SOURCE DATA -
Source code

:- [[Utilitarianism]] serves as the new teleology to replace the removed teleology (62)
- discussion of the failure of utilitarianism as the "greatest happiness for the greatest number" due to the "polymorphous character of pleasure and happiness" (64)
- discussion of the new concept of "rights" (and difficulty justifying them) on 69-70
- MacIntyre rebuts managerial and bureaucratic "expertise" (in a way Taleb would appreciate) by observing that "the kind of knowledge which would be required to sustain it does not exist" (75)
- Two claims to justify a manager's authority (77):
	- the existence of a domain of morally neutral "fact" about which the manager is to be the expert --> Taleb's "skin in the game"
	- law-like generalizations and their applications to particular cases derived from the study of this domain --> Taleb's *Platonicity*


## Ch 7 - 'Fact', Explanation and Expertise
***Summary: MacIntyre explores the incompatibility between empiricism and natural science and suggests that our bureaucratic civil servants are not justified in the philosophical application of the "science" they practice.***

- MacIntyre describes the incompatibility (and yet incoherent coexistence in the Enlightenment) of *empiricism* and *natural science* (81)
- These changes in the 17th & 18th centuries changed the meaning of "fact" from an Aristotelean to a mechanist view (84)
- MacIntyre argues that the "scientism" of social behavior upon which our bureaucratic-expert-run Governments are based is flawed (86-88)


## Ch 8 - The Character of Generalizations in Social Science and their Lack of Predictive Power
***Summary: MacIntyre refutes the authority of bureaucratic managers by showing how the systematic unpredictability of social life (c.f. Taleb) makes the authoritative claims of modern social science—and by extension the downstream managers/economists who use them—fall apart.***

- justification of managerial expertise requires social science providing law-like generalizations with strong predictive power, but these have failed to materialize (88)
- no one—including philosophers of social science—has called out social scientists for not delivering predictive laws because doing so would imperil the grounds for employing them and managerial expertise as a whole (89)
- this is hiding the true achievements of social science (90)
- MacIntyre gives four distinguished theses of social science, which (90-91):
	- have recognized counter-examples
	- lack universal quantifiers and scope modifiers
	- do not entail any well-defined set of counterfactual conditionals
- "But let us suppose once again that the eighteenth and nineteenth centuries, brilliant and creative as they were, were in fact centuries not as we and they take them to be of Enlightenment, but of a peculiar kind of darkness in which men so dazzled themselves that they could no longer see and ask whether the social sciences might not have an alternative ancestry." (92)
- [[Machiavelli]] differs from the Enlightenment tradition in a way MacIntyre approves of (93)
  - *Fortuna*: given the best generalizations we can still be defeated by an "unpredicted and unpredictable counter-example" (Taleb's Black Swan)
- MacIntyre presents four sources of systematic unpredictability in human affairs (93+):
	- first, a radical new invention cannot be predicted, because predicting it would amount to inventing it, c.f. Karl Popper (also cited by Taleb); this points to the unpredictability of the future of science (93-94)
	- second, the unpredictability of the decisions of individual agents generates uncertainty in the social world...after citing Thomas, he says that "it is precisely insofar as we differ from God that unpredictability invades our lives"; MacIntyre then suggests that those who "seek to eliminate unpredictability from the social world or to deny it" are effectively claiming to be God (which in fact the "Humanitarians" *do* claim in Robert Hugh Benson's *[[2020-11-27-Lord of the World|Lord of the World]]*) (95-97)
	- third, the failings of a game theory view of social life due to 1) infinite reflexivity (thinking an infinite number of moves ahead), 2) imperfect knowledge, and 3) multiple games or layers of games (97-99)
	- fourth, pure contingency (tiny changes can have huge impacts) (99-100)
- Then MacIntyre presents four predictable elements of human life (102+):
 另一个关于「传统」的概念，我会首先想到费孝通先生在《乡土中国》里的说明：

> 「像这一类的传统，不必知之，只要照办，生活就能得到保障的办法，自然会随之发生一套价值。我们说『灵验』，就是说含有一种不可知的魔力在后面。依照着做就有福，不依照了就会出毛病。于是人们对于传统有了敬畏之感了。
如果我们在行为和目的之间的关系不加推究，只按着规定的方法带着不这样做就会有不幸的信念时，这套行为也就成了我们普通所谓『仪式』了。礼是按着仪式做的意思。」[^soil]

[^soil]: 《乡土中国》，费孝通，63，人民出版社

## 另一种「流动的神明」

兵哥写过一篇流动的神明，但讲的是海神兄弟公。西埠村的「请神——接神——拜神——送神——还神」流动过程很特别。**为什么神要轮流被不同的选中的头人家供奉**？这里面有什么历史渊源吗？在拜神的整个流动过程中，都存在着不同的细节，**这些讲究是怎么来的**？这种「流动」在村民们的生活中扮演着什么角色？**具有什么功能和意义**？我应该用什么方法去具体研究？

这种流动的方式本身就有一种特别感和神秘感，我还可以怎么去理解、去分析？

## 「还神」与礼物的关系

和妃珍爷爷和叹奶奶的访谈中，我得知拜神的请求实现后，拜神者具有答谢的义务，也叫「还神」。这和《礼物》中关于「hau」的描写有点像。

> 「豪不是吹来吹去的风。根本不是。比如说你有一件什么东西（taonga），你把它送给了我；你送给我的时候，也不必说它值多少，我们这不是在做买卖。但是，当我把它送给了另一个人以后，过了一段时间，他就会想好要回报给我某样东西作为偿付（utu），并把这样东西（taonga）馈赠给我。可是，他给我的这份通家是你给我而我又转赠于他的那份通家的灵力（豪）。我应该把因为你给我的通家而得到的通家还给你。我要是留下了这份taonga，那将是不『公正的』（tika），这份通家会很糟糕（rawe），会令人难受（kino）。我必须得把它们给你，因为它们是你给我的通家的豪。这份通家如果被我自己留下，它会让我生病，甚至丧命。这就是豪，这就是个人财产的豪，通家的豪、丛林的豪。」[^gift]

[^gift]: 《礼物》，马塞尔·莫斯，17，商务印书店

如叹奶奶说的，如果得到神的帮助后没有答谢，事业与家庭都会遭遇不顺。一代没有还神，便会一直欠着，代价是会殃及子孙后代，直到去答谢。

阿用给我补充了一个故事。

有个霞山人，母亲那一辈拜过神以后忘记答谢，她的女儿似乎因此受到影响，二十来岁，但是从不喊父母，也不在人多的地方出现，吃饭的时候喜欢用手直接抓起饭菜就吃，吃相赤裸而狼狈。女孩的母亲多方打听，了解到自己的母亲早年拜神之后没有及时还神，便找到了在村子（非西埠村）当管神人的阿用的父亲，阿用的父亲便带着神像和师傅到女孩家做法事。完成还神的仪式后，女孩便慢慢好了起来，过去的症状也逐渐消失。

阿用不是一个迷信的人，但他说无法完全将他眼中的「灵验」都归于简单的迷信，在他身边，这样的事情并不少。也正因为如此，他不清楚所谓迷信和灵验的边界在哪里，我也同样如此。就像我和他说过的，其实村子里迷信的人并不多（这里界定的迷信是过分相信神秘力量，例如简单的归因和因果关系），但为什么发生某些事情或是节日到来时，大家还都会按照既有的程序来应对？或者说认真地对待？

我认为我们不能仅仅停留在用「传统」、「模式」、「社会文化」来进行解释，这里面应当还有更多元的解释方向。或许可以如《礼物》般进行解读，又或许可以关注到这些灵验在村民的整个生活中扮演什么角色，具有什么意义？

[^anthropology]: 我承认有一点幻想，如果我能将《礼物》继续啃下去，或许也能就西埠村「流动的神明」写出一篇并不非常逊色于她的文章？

WORK TO BE COMPLETED -
Set every record down again exactly as written.

OUTPUT FOR THIS EXERCISE -
Source code

:- [[Utilitarianism]] serves as the new teleology to replace the removed teleology (62)
- discussion of the failure of utilitarianism as the "greatest happiness for the greatest number" due to the "polymorphous character of pleasure and happiness" (64)
- discussion of the new concept of "rights" (and difficulty justifying them) on 69-70
- MacIntyre rebuts managerial and bureaucratic "expertise" (in a way Taleb would appreciate) by observing that "the kind of knowledge which would be required to sustain it does not exist" (75)
- Two claims to justify a manager's authority (77):
	- the existence of a domain of morally neutral "fact" about which the manager is to be the expert --> Taleb's "skin in the game"
	- law-like generalizations and their applications to particular cases derived from the study of this domain --> Taleb's *Platonicity*


## Ch 7 - 'Fact', Explanation and Expertise
***Summary: MacIntyre explores the incompatibility between empiricism and natural science and suggests that our bureaucratic civil servants are not justified in the philosophical application of the "science" they practice.***

- MacIntyre describes the incompatibility (and yet incoherent coexistence in the Enlightenment) of *empiricism* and *natural science* (81)
- These changes in the 17th & 18th centuries changed the meaning of "fact" from an Aristotelean to a mechanist view (84)
- MacIntyre argues that the "scientism" of social behavior upon which our bureaucratic-expert-run Governments are based is flawed (86-88)


## Ch 8 - The Character of Generalizations in Social Science and their Lack of Predictive Power
***Summary: MacIntyre refutes the authority of bureaucratic managers by showing how the systematic unpredictability of social life (c.f. Taleb) makes the authoritative claims of modern social science—and by extension the downstream managers/economists who use them—fall apart.***

- justification of managerial expertise requires social science providing law-like generalizations with strong predictive power, but these have failed to materialize (88)
- no one—including philosophers of social science—has called out social scientists for not delivering predictive laws because doing so would imperil the grounds for employing them and managerial expertise as a whole (89)
- this is hiding the true achievements of social science (90)
- MacIntyre gives four distinguished theses of social science, which (90-91):
	- have recognized counter-examples
	- lack universal quantifiers and scope modifiers
	- do not entail any well-defined set of counterfactual conditionals
- "But let us suppose once again that the eighteenth and nineteenth centuries, brilliant and creative as they were, were in fact centuries not as we and they take them to be of Enlightenment, but of a peculiar kind of darkness in which men so dazzled themselves that they could no longer see and ask whether the social sciences might not have an alternative ancestry." (92)
- [[Machiavelli]] differs from the Enlightenment tradition in a way MacIntyre approves of (93)
  - *Fortuna*: given the best generalizations we can still be defeated by an "unpredicted and unpredictable counter-example" (Taleb's Black Swan)
- MacIntyre presents four sources of systematic unpredictability in human affairs (93+):
	- first, a radical new invention cannot be predicted, because predicting it would amount to inventing it, c.f. Karl Popper (also cited by Taleb); this points to the unpredictability of the future of science (93-94)
	- second, the unpredictability of the decisions of individual agents generates uncertainty in the social world...after citing Thomas, he says that "it is precisely insofar as we differ from God that unpredictability invades our lives"; MacIntyre then suggests that those who "seek to eliminate unpredictability from the social world or to deny it" are effectively claiming to be God (which in fact the "Humanitarians" *do* claim in Robert Hugh Benson's *[[2020-11-27-Lord of the World|Lord of the World]]*) (95-97)
	- third, the failings of a game theory view of social life due to 1) infinite reflexivity (thinking an infinite number of moves ahead), 2) imperfect knowledge, and 3) multiple games or layers of games (97-99)
	- fourth, pure contingency (tiny changes can have huge impacts) (99-100)
- Then MacIntyre presents four predictable elements of human life (102+):
 另一个关于「传统」的概念，我会首先想到费孝通先生在《乡土中国》里的说明：

> 「像这一类的传统，不必知之，只要照办，生活就能得到保障的办法，自然会随之发生一套价值。我们说『灵验』，就是说含有一种不可知的魔力在后面。依照着做就有福，不依照了就会出毛病。于是人们对于传统有了敬畏之感了。
如果我们在行为和目的之间的关系不加推究，只按着规定的方法带着不这样做就会有不幸的信念时，这套行为也就成了我们普通所谓『仪式』了。礼是按着仪式做的意思。」[^soil]

[^soil]: 《乡土中国》，费孝通，63，人民出版社

## 另一种「流动的神明」

兵哥写过一篇流动的神明，但讲的是海神兄弟公。西埠村的「请神——接神——拜神——送神——还神」流动过程很特别。**为什么神要轮流被不同的选中的头人家供奉**？这里面有什么历史渊源吗？在拜神的整个流动过程中，都存在着不同的细节，**这些讲究是怎么来的**？这种「流动」在村民们的生活中扮演着什么角色？**具有什么功能和意义**？我应该用什么方法去具体研究？

这种流动的方式本身就有一种特别感和神秘感，我还可以怎么去理解、去分析？

## 「还神」与礼物的关系

和妃珍爷爷和叹奶奶的访谈中，我得知拜神的请求实现后，拜神者具有答谢的义务，也叫「还神」。这和《礼物》中关于「hau」的描写有点像。

> 「豪不是吹来吹去的风。根本不是。比如说你有一件什么东西（taonga），你把它送给了我；你送给我的时候，也不必说它值多少，我们这不是在做买卖。但是，当我把它送给了另一个人以后，过了一段时间，他就会想好要回报给我某样东西作为偿付（utu），并把这样东西（taonga）馈赠给我。可是，他给我的这份通家是你给我而我又转赠于他的那份通家的灵力（豪）。我应该把因为你给我的通家而得到的通家还给你。我要是留下了这份taonga，那将是不『公正的』（tika），这份通家会很糟糕（rawe），会令人难受（kino）。我必须得把它们给你，因为它们是你给我的通家的豪。这份通家如果被我自己留下，它会让我生病，甚至丧命。这就是豪，这就是个人财产的豪，通家的豪、丛林的豪。」[^gift]

[^gift]: 《礼物》，马塞尔·莫斯，17，商务印书店

如叹奶奶说的，如果得到神的帮助后没有答谢，事业与家庭都会遭遇不顺。一代没有还神，便会一直欠着，代价是会殃及子孙后代，直到去答谢。

阿用给我补充了一个故事。

有个霞山人，母亲那一辈拜过神以后忘记答谢，她的女儿似乎因此受到影响，二十来岁，但是从不喊父母，也不在人多的地方出现，吃饭的时候喜欢用手直接抓起饭菜就吃，吃相赤裸而狼狈。女孩的母亲多方打听，了解到自己的母亲早年拜神之后没有及时还神，便找到了在村子（非西埠村）当管神人的阿用的父亲，阿用的父亲便带着神像和师傅到女孩家做法事。完成还神的仪式后，女孩便慢慢好了起来，过去的症状也逐渐消失。

阿用不是一个迷信的人，但他说无法完全将他眼中的「灵验」都归于简单的迷信，在他身边，这样的事情并不少。也正因为如此，他不清楚所谓迷信和灵验的边界在哪里，我也同样如此。就像我和他说过的，其实村子里迷信的人并不多（这里界定的迷信是过分相信神秘力量，例如简单的归因和因果关系），但为什么发生某些事情或是节日到来时，大家还都会按照既有的程序来应对？或者说认真地对待？

我认为我们不能仅仅停留在用「传统」、「模式」、「社会文化」来进行解释，这里面应当还有更多元的解释方向。或许可以如《礼物》般进行解读，又或许可以关注到这些灵验在村民的整个生活中扮演什么角色，具有什么意义？

[^anthropology]: 我承认有一点幻想，如果我能将《礼物》继续啃下去，或许也能就西埠村「流动的神明」写出一篇并不非常逊色于她的文章？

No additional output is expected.